*** Selected excerpt Section Begins ***
Well it is still technically Valentines day, so i am going to make this quick, cause i would really like to get some sleep before my possible phone call early in the morning. Today was nothing exciting, i got up around my regular time, Skyped with Kat, made Steph a hand made valentine (took me a few hours) and some other little crafts. She was told she was getting a delivery and needed to be home for it, so she patiently waited and waited, and around 4-5 pm, gave up and came over... we'll try again tomorrow on the delivery :) I was really in a fantastic mood all day, i was taking the day on like a real champ... and i was SOO proud of myself.
*** Selected excerpt Section Ends ***
*** Supplied data Section Begins ***
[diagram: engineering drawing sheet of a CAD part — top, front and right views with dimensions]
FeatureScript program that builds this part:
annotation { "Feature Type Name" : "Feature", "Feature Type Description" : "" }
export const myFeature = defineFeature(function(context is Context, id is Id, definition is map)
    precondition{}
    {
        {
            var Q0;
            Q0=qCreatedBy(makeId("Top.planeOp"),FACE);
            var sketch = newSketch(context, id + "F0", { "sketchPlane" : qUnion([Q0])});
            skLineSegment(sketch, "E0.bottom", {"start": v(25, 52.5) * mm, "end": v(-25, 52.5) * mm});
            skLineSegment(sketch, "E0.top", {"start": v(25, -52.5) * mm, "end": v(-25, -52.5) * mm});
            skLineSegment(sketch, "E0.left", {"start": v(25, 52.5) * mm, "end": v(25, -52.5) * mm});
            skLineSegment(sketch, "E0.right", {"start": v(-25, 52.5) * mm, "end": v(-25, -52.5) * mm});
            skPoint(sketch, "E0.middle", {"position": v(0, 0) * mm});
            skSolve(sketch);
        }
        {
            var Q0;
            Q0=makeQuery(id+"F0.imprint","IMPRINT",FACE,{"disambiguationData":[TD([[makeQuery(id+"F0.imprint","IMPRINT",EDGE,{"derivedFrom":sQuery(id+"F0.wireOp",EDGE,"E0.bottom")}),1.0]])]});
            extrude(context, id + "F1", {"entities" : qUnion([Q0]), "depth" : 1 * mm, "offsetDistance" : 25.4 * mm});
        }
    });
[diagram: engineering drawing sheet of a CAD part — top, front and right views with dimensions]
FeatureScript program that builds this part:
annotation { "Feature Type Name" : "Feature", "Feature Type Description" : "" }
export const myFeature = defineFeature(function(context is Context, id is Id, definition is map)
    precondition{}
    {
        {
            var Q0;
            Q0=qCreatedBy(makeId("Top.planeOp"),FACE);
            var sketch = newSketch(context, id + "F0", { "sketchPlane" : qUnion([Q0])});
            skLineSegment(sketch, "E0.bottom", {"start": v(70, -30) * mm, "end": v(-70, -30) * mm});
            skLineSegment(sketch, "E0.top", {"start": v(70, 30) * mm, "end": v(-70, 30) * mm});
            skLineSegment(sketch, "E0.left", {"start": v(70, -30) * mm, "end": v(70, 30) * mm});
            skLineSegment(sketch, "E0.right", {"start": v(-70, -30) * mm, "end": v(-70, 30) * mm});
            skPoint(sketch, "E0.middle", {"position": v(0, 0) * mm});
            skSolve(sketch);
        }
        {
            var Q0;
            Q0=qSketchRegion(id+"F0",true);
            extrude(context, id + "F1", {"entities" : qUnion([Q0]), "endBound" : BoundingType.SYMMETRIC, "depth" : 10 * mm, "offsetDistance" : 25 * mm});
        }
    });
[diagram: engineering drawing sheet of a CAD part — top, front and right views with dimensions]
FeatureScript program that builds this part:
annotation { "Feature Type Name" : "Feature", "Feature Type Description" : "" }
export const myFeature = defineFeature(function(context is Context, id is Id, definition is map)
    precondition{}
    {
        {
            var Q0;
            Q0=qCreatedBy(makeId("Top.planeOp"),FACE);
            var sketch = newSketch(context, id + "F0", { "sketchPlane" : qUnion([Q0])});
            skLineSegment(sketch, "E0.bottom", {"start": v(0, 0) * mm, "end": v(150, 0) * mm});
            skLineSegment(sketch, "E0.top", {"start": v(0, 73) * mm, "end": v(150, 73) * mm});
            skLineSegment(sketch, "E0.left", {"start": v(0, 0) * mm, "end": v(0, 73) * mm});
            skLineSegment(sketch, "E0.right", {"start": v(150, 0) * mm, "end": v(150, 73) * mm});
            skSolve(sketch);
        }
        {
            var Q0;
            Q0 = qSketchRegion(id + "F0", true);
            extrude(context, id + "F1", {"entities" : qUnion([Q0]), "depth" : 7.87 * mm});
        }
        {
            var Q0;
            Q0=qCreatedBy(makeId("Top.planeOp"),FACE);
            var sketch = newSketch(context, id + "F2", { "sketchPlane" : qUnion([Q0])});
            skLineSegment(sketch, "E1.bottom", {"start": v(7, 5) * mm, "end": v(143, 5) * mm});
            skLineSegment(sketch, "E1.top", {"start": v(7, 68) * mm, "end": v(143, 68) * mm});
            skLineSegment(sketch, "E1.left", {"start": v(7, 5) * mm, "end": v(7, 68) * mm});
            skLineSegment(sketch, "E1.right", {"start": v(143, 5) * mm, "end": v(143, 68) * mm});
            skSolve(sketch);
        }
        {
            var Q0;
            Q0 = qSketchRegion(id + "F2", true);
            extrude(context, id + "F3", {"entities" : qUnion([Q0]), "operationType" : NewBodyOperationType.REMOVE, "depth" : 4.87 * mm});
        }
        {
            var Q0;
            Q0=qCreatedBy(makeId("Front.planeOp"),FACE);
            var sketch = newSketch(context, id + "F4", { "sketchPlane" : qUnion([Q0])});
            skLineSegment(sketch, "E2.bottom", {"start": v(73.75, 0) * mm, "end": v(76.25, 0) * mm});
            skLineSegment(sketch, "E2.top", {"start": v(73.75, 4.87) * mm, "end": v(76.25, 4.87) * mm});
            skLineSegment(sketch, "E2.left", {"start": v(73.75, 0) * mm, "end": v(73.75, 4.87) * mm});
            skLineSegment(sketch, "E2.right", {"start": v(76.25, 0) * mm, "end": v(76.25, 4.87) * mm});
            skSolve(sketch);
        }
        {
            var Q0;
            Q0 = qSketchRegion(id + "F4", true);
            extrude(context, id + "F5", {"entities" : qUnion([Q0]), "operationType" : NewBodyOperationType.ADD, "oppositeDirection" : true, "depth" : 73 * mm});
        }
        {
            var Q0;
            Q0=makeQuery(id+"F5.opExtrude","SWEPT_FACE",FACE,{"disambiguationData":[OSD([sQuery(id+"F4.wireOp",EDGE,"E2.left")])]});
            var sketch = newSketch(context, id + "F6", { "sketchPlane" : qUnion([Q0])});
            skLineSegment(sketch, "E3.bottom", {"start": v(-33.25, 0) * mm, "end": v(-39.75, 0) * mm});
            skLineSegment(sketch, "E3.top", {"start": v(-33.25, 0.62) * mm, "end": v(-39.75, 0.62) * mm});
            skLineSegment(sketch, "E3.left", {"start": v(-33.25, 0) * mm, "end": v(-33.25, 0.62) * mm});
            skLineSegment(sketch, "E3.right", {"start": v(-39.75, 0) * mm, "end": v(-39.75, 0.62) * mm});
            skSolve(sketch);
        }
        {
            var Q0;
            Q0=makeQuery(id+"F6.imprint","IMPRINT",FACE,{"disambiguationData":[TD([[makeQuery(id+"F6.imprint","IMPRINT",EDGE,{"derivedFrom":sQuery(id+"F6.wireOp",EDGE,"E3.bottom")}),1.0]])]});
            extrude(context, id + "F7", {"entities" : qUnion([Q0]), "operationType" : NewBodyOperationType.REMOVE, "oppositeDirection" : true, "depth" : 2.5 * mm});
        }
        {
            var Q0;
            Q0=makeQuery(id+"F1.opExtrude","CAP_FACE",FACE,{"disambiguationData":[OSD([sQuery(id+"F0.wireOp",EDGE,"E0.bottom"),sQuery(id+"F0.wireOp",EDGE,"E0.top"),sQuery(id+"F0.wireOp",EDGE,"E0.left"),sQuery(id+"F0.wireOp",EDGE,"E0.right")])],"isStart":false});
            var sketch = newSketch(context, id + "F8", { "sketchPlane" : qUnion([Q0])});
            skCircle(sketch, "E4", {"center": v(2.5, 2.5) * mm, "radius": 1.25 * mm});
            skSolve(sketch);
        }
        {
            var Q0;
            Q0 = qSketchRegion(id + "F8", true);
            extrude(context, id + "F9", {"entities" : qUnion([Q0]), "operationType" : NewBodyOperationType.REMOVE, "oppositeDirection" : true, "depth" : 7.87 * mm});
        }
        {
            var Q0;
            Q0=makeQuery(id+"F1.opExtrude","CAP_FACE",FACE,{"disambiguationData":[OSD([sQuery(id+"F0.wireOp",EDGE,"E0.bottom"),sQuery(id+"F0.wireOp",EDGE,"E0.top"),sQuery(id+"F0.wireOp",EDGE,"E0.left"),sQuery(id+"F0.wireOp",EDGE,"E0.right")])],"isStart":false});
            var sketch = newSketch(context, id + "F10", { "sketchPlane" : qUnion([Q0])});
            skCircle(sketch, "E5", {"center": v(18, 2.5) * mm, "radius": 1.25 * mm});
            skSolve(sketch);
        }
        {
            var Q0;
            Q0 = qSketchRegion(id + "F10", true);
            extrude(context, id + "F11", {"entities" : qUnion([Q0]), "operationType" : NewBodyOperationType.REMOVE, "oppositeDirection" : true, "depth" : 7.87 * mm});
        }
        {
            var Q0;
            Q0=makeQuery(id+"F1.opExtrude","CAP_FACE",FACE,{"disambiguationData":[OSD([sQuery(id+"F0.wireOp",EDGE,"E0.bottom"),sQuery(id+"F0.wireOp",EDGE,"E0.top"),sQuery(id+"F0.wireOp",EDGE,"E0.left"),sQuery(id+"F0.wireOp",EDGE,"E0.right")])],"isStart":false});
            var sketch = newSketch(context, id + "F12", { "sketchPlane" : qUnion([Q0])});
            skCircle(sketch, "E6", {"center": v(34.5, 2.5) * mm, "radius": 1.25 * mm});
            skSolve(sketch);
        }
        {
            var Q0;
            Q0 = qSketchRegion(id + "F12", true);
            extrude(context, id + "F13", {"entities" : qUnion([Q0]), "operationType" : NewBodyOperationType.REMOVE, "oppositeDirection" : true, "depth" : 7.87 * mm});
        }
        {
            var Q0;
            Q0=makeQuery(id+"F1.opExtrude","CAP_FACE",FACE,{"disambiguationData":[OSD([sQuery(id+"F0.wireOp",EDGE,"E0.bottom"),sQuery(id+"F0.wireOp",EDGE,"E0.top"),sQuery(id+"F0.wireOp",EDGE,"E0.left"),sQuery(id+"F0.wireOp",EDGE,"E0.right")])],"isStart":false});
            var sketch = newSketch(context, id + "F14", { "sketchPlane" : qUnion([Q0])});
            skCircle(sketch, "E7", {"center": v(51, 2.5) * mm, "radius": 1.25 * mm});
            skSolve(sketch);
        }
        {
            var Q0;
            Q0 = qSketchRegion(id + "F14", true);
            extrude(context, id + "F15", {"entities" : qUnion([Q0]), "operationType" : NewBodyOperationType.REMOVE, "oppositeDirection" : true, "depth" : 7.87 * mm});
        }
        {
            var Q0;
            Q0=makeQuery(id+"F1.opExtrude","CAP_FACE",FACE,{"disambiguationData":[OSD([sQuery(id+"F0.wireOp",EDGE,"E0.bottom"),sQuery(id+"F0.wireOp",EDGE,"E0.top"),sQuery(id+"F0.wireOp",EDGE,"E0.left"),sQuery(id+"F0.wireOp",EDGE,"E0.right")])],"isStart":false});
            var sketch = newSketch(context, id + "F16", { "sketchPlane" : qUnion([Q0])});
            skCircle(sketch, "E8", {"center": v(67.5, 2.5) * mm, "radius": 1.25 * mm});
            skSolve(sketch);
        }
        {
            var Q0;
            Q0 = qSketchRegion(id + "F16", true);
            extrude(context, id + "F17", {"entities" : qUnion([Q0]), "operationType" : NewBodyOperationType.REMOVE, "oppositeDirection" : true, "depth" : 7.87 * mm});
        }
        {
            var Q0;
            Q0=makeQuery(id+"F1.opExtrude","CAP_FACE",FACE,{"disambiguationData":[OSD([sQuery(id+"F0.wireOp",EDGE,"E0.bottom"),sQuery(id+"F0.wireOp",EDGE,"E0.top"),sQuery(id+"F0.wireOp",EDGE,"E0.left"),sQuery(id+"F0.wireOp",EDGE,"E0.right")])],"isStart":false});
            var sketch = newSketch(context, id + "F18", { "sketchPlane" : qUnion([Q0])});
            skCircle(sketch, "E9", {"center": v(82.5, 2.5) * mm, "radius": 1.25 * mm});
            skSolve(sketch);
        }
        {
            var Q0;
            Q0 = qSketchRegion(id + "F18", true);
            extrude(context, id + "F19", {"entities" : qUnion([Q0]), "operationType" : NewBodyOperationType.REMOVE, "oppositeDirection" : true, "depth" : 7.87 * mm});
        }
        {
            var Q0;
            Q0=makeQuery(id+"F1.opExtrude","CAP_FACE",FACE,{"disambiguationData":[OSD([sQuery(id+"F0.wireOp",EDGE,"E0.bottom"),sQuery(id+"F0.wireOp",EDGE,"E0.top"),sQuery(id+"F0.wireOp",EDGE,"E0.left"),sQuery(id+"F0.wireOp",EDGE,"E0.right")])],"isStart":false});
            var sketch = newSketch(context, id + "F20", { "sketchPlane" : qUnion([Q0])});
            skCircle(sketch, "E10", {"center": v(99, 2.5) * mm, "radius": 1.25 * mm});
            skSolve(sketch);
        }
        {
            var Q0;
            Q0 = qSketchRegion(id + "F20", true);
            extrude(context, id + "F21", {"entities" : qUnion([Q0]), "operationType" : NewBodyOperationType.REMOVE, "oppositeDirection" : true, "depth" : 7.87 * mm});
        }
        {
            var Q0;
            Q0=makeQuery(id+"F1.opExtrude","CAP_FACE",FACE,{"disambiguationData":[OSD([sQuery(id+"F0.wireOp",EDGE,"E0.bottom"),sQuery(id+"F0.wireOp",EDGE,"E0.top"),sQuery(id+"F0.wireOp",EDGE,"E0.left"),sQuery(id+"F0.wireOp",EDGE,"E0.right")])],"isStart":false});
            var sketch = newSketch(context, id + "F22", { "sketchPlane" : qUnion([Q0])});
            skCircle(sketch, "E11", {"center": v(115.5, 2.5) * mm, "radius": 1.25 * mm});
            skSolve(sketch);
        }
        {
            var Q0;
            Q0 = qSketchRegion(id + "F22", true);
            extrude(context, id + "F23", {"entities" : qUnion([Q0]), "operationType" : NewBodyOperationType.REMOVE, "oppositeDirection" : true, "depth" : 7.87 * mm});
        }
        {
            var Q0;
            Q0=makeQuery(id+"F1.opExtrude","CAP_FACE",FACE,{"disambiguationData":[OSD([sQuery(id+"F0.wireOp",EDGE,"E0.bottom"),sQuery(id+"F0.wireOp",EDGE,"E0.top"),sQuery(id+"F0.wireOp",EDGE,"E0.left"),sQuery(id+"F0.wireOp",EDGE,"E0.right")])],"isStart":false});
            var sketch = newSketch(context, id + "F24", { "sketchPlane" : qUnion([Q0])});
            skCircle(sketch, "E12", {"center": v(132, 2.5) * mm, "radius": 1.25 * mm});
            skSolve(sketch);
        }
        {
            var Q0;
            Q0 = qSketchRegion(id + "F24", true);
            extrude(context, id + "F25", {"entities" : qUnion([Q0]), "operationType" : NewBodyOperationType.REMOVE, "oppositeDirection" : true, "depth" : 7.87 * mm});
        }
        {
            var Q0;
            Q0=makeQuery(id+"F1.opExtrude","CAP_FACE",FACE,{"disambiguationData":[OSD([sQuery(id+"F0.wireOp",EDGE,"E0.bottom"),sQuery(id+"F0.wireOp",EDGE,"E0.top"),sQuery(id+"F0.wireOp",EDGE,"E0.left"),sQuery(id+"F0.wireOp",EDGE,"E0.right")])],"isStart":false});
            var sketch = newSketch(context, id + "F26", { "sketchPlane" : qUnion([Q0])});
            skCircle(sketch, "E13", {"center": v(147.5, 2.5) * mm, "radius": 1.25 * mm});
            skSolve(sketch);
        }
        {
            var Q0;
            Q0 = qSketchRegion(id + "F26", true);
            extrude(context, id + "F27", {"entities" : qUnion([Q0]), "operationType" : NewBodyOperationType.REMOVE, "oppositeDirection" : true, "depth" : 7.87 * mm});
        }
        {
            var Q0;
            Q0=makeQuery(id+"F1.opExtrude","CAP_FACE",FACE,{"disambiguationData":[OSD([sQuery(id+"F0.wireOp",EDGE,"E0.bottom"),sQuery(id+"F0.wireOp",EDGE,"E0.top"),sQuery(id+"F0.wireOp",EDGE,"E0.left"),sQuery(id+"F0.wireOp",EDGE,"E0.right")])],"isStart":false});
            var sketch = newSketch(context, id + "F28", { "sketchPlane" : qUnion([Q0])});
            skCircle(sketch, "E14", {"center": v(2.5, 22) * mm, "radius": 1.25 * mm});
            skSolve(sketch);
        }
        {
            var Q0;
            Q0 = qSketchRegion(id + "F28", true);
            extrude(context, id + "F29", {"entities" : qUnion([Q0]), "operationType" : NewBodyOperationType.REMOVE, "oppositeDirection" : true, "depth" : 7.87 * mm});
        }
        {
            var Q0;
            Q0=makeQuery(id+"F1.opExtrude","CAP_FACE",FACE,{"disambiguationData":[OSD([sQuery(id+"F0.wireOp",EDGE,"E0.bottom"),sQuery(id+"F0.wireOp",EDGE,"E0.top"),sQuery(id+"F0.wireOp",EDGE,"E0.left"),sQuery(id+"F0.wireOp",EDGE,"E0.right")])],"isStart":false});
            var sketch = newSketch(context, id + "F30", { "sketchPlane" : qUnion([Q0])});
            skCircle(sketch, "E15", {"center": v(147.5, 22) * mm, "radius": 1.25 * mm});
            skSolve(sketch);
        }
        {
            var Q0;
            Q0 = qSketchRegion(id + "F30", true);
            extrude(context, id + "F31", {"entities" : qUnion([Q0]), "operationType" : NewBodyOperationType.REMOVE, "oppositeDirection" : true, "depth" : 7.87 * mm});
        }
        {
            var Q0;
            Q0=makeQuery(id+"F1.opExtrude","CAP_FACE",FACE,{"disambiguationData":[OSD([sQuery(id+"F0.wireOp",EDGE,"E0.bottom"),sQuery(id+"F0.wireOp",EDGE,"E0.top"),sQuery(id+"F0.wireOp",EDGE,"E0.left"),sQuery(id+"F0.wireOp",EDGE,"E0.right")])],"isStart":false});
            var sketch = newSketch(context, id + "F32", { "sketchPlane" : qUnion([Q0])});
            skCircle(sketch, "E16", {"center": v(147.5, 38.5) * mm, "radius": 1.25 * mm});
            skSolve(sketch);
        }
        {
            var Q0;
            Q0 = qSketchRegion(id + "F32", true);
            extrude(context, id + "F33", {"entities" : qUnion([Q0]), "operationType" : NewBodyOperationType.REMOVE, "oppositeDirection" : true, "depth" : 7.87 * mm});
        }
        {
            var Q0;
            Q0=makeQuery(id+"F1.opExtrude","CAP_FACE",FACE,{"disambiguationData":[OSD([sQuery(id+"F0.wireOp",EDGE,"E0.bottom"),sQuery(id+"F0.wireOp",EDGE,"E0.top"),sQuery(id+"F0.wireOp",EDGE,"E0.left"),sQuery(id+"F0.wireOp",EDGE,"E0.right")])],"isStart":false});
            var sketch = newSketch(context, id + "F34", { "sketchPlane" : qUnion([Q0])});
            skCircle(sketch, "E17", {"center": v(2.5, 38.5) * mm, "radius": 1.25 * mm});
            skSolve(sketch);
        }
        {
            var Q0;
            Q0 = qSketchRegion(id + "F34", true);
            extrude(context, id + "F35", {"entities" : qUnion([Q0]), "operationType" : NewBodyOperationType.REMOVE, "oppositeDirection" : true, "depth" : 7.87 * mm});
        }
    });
*** Supplied data Section Ends ***
• _Activities_:
- 1) Answer these questions using the Valentine's Day journal entry:
(a) Who did the writer Skype with?
(b) How long did it take to make the handmade valentine for Steph?
(c) Around what time did Steph give up waiting for the delivery and come over?
- 2) From the Valentine's Day journal entry, extract the passage that begins with the words "Well it is still" and ends after "proud of myself.".
- 3) Continue the Valentine's Day journal entry, starting right after its last sentence.

• _Responses to the tasks_:
- 1)
(a) Kat
(b) A few hours
(c) Around 4-5 pm

- 2)
Well it is still technically Valentines day, so i am going to make this quick, cause i would really like to get some sleep before my possible phone call early in the morning. Today was nothing exciting, i got up around my regular time, Skyped with Kat, made Steph a hand made valentine (took me a few hours) and some other little crafts. She was told she was getting a delivery and needed to be home for it, so she patiently waited and waited, and around 4-5 pm, gave up and came over... we'll try again tomorrow on the delivery :) I was really in a fantastic mood all day, i was taking the day on like a real champ... and i was SOO proud of myself.

- 3)
HOWEVER, all good things must come to an end i suppose... One of "My Boys"... although i'm sincerely thinking about temporarily revoking his status as such. Decided that today would be the perfect day to pull a practical joke on me... let's just say, he started out with this story about how my husband was having such a hard time staying awake on post, and as his team leader he was worried about the situation... because some of the guys had given him Dip(chew tobacco) to keep him awake..and desperate to stay awake on post (it is absolutely imperative) he started using the dip. it's a recent thing, but he was really worried about the situation and wondered if i would talk to him, and apparently THAT is the reason he hadn't called me in DAYS, was because of the situation... in this idiot Marines defense... he DID have a good story and a very good set up.. as well as the most gullible girl in the world.80% of me was telling myself "THIS IS RYE WE ARE TALKING ABOUT, HE WOULD NNNEEEEVER TOUCH THE STUFF!!!!" while the other 20% was saying, "ya, but if he was falling asleep on post and was unable to stay awake, MAAAAAAAYBE" and stupid ol' me, let my 20% take over my mind for about an hour... ya, imagine this.. i'm sitting on the couch... wondering where my good mood went, thinking about how my husband is no longer the man he's always been, he's changed... he's no longer the good example for the other Marines... they are going to think that ALL Mormon's have a breaking point when it comes to our "rules"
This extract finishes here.